▸ **Information provided**:
========

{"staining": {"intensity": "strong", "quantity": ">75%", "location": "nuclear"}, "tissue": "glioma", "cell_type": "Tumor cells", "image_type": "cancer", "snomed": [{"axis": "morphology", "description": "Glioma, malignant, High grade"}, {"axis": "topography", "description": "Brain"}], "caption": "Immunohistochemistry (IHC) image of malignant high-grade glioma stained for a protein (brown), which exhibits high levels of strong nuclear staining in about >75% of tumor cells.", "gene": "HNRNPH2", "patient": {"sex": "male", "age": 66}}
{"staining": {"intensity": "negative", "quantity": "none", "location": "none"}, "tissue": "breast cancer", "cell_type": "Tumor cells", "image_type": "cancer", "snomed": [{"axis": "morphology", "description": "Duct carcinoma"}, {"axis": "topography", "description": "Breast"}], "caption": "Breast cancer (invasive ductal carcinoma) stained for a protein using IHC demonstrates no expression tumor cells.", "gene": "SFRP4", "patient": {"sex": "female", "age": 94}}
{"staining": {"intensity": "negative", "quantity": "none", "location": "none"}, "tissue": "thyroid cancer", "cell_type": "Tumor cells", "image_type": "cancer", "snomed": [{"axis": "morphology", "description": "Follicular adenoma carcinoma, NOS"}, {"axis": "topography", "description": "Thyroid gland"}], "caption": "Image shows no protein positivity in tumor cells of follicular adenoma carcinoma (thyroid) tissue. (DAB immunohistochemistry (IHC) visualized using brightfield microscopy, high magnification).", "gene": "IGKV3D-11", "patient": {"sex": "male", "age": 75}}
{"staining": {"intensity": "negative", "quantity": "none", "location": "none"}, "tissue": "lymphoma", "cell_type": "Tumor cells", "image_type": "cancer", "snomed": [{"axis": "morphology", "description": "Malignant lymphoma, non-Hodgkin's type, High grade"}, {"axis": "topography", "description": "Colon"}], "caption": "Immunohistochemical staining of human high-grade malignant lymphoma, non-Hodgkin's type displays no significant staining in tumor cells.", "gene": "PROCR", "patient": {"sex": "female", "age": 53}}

========

▸ **Activity**: Everything in the listing above should be duplicated exactly.

▸ **Exercise solution**:
{"staining": {"intensity": "strong", "quantity": ">75%", "location": "nuclear"}, "tissue": "glioma", "cell_type": "Tumor cells", "image_type": "cancer", "snomed": [{"axis": "morphology", "description": "Glioma, malignant, High grade"}, {"axis": "topography", "description": "Brain"}], "caption": "Immunohistochemistry (IHC) image of malignant high-grade glioma stained for a protein (brown), which exhibits high levels of strong nuclear staining in about >75% of tumor cells.", "gene": "HNRNPH2", "patient": {"sex": "male", "age": 66}}
{"staining": {"intensity": "negative", "quantity": "none", "location": "none"}, "tissue": "breast cancer", "cell_type": "Tumor cells", "image_type": "cancer", "snomed": [{"axis": "morphology", "description": "Duct carcinoma"}, {"axis": "topography", "description": "Breast"}], "caption": "Breast cancer (invasive ductal carcinoma) stained for a protein using IHC demonstrates no expression tumor cells.", "gene": "SFRP4", "patient": {"sex": "female", "age": 94}}
{"staining": {"intensity": "negative", "quantity": "none", "location": "none"}, "tissue": "thyroid cancer", "cell_type": "Tumor cells", "image_type": "cancer", "snomed": [{"axis": "morphology", "description": "Follicular adenoma carcinoma, NOS"}, {"axis": "topography", "description": "Thyroid gland"}], "caption": "Image shows no protein positivity in tumor cells of follicular adenoma carcinoma (thyroid) tissue. (DAB immunohistochemistry (IHC) visualized using brightfield microscopy, high magnification).", "gene": "IGKV3D-11", "patient": {"sex": "male", "age": 75}}
{"staining": {"intensity": "negative", "quantity": "none", "location": "none"}, "tissue": "lymphoma", "cell_type": "Tumor cells", "image_type": "cancer", "snomed": [{"axis": "morphology", "description": "Malignant lymphoma, non-Hodgkin's type, High grade"}, {"axis": "topography", "description": "Colon"}], "caption": "Immunohistochemical staining of human high-grade malignant lymphoma, non-Hodgkin's type displays no significant staining in tumor cells.", "gene": "PROCR", "patient": {"sex": "female", "age": 53}}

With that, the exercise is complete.